** Supplied material follows **

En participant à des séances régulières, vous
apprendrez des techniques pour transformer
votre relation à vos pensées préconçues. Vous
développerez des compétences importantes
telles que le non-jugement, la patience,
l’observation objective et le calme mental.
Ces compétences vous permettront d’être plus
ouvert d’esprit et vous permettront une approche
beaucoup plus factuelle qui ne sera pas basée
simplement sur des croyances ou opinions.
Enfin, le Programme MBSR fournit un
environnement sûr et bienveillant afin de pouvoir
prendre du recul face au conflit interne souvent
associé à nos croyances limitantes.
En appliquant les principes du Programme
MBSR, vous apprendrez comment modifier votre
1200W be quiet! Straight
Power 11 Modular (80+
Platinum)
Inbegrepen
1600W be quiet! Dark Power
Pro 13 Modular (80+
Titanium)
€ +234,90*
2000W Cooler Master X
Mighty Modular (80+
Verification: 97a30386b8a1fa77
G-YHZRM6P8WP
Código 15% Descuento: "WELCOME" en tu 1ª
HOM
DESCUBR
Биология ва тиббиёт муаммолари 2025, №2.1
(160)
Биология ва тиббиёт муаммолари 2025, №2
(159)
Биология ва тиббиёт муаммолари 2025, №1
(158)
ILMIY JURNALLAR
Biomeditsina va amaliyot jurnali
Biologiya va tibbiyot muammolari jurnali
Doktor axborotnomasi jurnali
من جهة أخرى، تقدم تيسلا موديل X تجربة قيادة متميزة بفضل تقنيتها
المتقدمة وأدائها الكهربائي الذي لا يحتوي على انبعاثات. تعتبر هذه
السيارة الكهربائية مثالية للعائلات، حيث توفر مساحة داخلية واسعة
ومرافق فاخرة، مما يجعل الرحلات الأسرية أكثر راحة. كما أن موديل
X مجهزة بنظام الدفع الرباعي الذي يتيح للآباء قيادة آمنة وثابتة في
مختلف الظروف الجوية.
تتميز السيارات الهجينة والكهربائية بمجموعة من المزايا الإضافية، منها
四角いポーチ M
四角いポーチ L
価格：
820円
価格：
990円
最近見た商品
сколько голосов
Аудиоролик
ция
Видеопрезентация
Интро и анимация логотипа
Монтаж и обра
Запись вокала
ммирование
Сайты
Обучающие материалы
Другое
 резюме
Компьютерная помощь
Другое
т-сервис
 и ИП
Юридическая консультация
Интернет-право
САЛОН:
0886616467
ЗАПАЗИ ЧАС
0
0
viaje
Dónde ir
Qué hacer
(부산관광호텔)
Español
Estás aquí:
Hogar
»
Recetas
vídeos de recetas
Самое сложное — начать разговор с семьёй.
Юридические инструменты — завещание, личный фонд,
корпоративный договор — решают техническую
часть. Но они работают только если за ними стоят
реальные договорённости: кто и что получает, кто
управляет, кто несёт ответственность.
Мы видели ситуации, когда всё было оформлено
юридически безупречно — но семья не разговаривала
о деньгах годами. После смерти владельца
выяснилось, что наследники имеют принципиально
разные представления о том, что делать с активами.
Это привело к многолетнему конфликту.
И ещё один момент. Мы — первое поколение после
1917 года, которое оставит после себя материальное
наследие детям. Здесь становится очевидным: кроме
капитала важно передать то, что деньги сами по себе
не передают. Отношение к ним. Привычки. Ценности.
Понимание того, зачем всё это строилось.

** End of Supplied material **

## About this exercise
Reproduce all of the rows above line for line, keeping every character and line break unchanged.

## Expected answer
En participant à des séances régulières, vous
apprendrez des techniques pour transformer
votre relation à vos pensées préconçues. Vous
développerez des compétences importantes
telles que le non-jugement, la patience,
l’observation objective et le calme mental.
Ces compétences vous permettront d’être plus
ouvert d’esprit et vous permettront une approche
beaucoup plus factuelle qui ne sera pas basée
simplement sur des croyances ou opinions.
Enfin, le Programme MBSR fournit un
environnement sûr et bienveillant afin de pouvoir
prendre du recul face au conflit interne souvent
associé à nos croyances limitantes.
En appliquant les principes du Programme
MBSR, vous apprendrez comment modifier votre
1200W be quiet! Straight
Power 11 Modular (80+
Platinum)
Inbegrepen
1600W be quiet! Dark Power
Pro 13 Modular (80+
Titanium)
€ +234,90*
2000W Cooler Master X
Mighty Modular (80+
Verification: 97a30386b8a1fa77
G-YHZRM6P8WP
Código 15% Descuento: "WELCOME" en tu 1ª
HOM
DESCUBR
Биология ва тиббиёт муаммолари 2025, №2.1
(160)
Биология ва тиббиёт муаммолари 2025, №2
(159)
Биология ва тиббиёт муаммолари 2025, №1
(158)
ILMIY JURNALLAR
Biomeditsina va amaliyot jurnali
Biologiya va tibbiyot muammolari jurnali
Doktor axborotnomasi jurnali
من جهة أخرى، تقدم تيسلا موديل X تجربة قيادة متميزة بفضل تقنيتها
المتقدمة وأدائها الكهربائي الذي لا يحتوي على انبعاثات. تعتبر هذه
السيارة الكهربائية مثالية للعائلات، حيث توفر مساحة داخلية واسعة
ومرافق فاخرة، مما يجعل الرحلات الأسرية أكثر راحة. كما أن موديل
X مجهزة بنظام الدفع الرباعي الذي يتيح للآباء قيادة آمنة وثابتة في
مختلف الظروف الجوية.
تتميز السيارات الهجينة والكهربائية بمجموعة من المزايا الإضافية، منها
四角いポーチ M
四角いポーチ L
価格：
820円
価格：
990円
最近見た商品
сколько голосов
Аудиоролик
ция
Видеопрезентация
Интро и анимация логотипа
Монтаж и обра
Запись вокала
ммирование
Сайты
Обучающие материалы
Другое
 резюме
Компьютерная помощь
Другое
т-сервис
 и ИП
Юридическая консультация
Интернет-право
САЛОН:
0886616467
ЗАПАЗИ ЧАС
0
0
viaje
Dónde ir
Qué hacer
(부산관광호텔)
Español
Estás aquí:
Hogar
»
Recetas
vídeos de recetas
Самое сложное — начать разговор с семьёй.
Юридические инструменты — завещание, личный фонд,
корпоративный договор — решают техническую
часть. Но они работают только если за ними стоят
реальные договорённости: кто и что получает, кто
управляет, кто несёт ответственность.
Мы видели ситуации, когда всё было оформлено
юридически безупречно — но семья не разговаривала
о деньгах годами. После смерти владельца
выяснилось, что наследники имеют принципиально
разные представления о том, что делать с активами.
Это привело к многолетнему конфликту.
И ещё один момент. Мы — первое поколение после
1917 года, которое оставит после себя материальное
наследие детям. Здесь становится очевидным: кроме
капитала важно передать то, что деньги сами по себе
не передают. Отношение к ним. Привычки. Ценности.
Понимание того, зачем всё это строилось.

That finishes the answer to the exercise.